Cubital Tunnel Syndrome
What is cubital tunnel syndrome?
Cubital tunnel syndrome is the compression of the ulnar nerve in the cubital tunnel, which is a passageway for the ulnar nerve right behind the bony bump on the inside of the elbow. The ulnar nerve, located near the skin’s surface and commonly referred to as the “funny bone,” can become pinched or trapped due to physical abnormalities in this channel, such as increased pressure from the bone or connective tissue.
Cubital tunnel syndrome is the second most common compression neuropathy in the upper extremities (after carpal tunnel syndrome). Frequently asked questions about cubital tunnel syndrome and how it is treated are answered in the video and information below:
What are the symptoms of cubital tunnel syndrome?
Compression of the ulnar nerve results in loss of blood flow to the nerve, which causes tingling or numbness in the ring and small fingers of the affected arm. Other symptoms can include weakness or atrophy of the muscles in the hand. Patients with cubital tunnel syndrome often report difficulty grasping or holding onto certain objects without dropping them. There can also be pain in the cubital tunnel region of the elbow and inner forearm.
Symptoms may be worse, or present in episodes, when leaning on the elbows – particularly on hard surfaces – and when bending the elbows for sustained periods of time (for example, when talking on the phone). Night episodes of numbness are common because it is natural to sleep with your elbows bent, which puts pressure on the nerve. In more advanced cases, numbness can become constant and a claw-like deformity may appear in the hand.

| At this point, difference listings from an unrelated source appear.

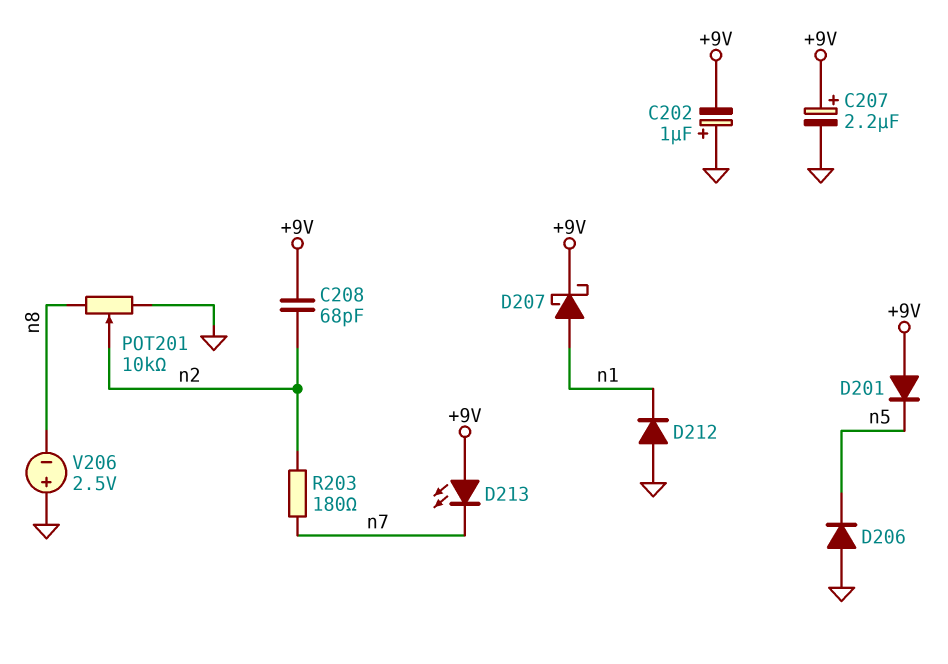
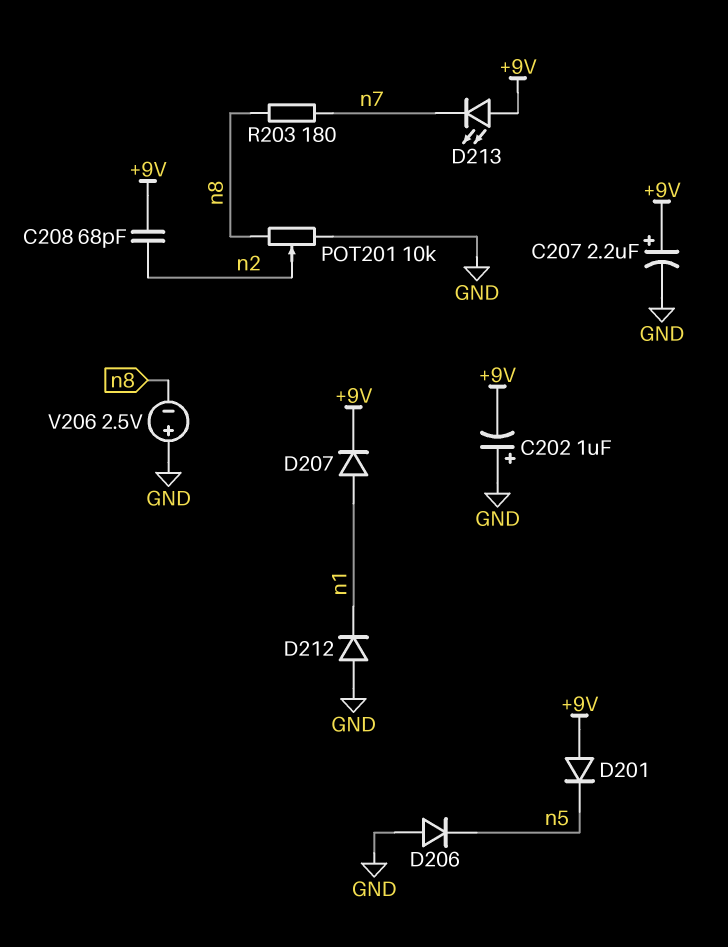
D207: schottky (A n1, K +9V) -> diode (A n1, K +9V)
R203: 180 (n2, n7) -> 180 (n7, n8)

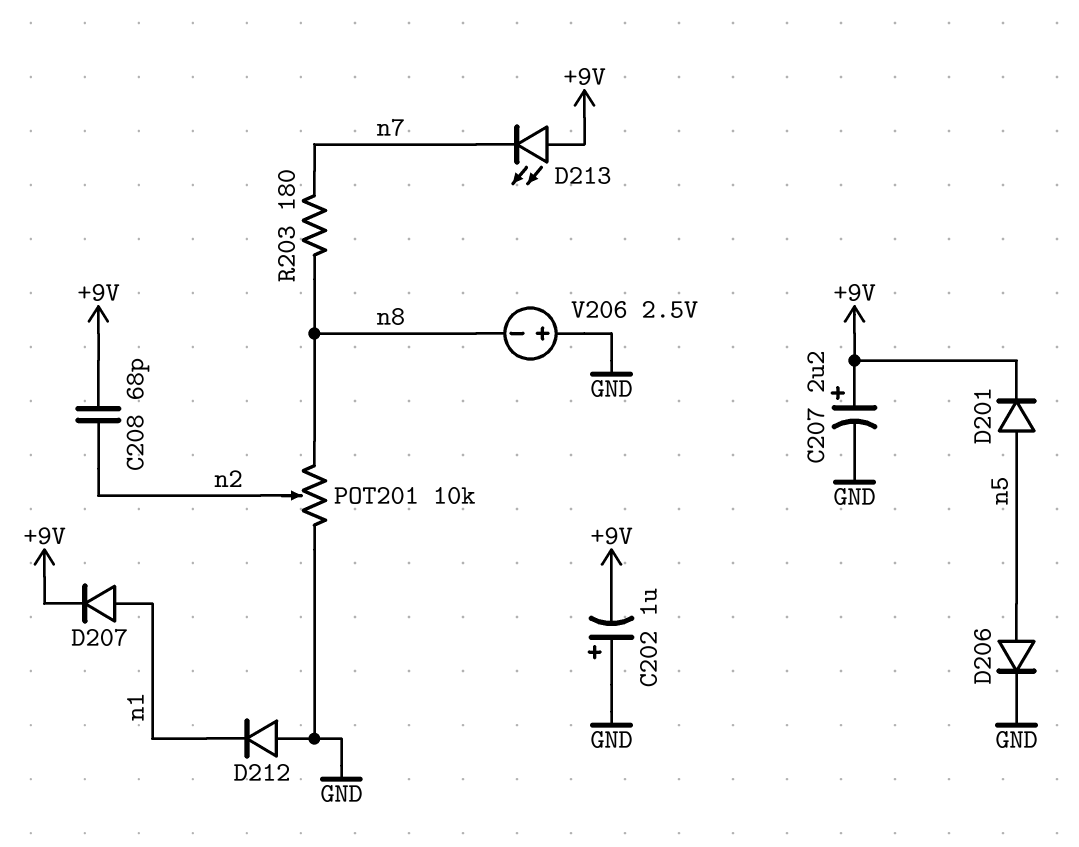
D201: diode (A +9V, K n5) -> diode (A n5, K +9V)
D206: diode (A GND, K n5) -> diode (A n5, K GND)

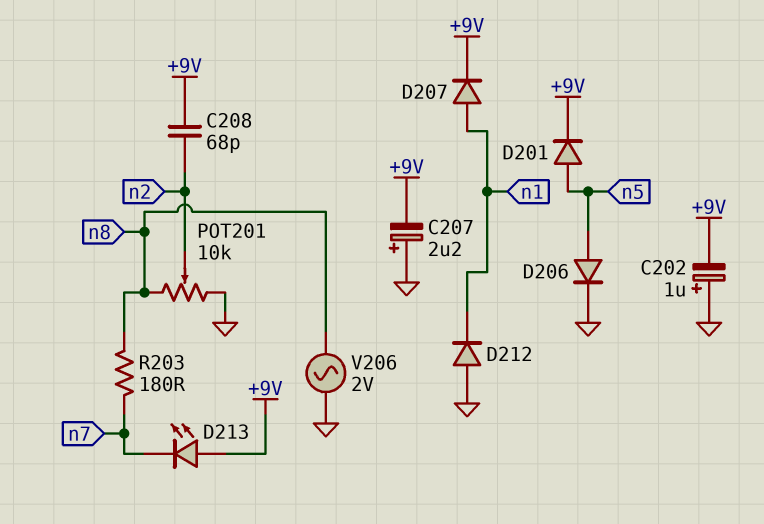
C207: 2.2uF (plus +9V, minus GND) -> 2.2uF (plus GND, minus +9V)
V206: 2.5V (plus GND, minus n8) -> AC 2V (GND, n8)

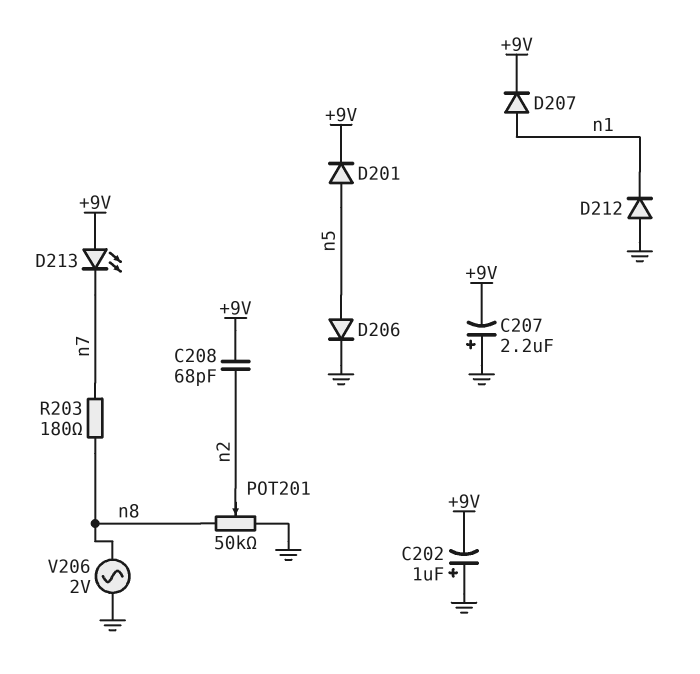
POT201: 10k (GND, n8, wiper n2) -> 50k (GND, n8, wiper n2)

What causes cubital tunnel syndrome?
Most cases of cubital tunnel syndrome are idiopathic, meaning there is no specific identifiable cause. Its occurrence becomes more common as people age, and for those with diabetes and hypothyroidism. Other causes can include:
- Direct impact or chronic pressure on the inner aspect of the elbow can cause swelling and the eventual formation of scar tissue around the ulnar nerve; or
- Injury to the bones of the elbow joint can cause changes in the alignment of the joint placing tension on the ulnar nerve.
- Instability: Loss of stability of the fascial tissue that encloses the nerve can cause the nerve to become damaged as it slides in and out of its normal position.
- Arthritis: Elbow arthritis can produce swelling of the joint, narrowing the cubital tunnel.
What are the treatment options for cubital tunnel syndrome?
Non-surgical treatment options include rest and splint, which are more helpful for patients with mild symptoms. Resting the hand and arm helps avoid activities that may provoke further symptoms, and the use of a splint at night to prevent flexion may improve or relieve symptoms.
Surgical treatment is called Cubital Tunnel Release, which involves ulnar nerve decompression, and for some, transposition. Both procedures involve opening the roof of the cubital tunnel overlying the ulnar nerve, but for those who need it, transposition includes an added step of repositioning the nerve from behind the bony bump on the inside of the elbow to the front of the elbow.
When is ulnar nerve decompression appropriate?
For anyone with cubital tunnel syndrome, ulnar nerve decompression is appropriate when non-surgical treatment has not relieved intermittent symptoms, or when symptoms progress to constant numbness or an abnormal feeling in one or more fingers at all times.
When is ulnar nerve transposition appropriate?
The need for a transposition of the ulnar nerve is determined during surgery. Once the nerve has been decompressed, the elbow is taken through a range of motion. If the nerve remains stable behind the bony bump, then transposition is not necessary. However, if the nerve is unstable after taking the pressure off the nerve, then a transposition is an appropriate course of action.
How are these procedures performed?
A 3-inch incision is made along the course of the ulnar nerve, and the roof of the tunnel is opened, thus relieving the pressure on the nerve. Then, if it is determined that ulnar nerve transposition is needed, the surgeon will reposition the nerve from behind the bony bump on the inside of the elbow to the front of the elbow (if a transposition is required, the incision will be enlarged). In both cases (decompression with or without transposition), the incision is closed using dissolvable sutures, and the arm is placed in a long-arm bulky dressing, to be worn for 10-14 days after surgery.
How long will it take to recover from cubital tunnel release surgery?
- Recovery time varies by individual; it can take up to 2-3 months before achieving full, unrestricted use of the extremity.
- Early motion is allowed, but no lifting, pushing or pulling any objects greater than a pencil for six weeks after surgery.
- Physical therapy is sometimes needed and typically starts six weeks after surgery.
Will cubital tunnel release surgery relieve my symptoms?
The answer depends on the severity of damage to the ulnar nerve prior to the surgery:
- For patients who only experience intermittent episodes of numbness, damage to the nerve is not likely and the numbness episodes will usually resolve.
- For patients with constant numbness, the relief of symptoms will depend on the patient. Most will notice improvement, and for some it will resolve completely. Other patients will not recover normal sensation due to nerve damage. Improvements may occur for up to 12-18 months after surgery. And, while full sensation may not return, the surgery can prevent symptoms from getting worse.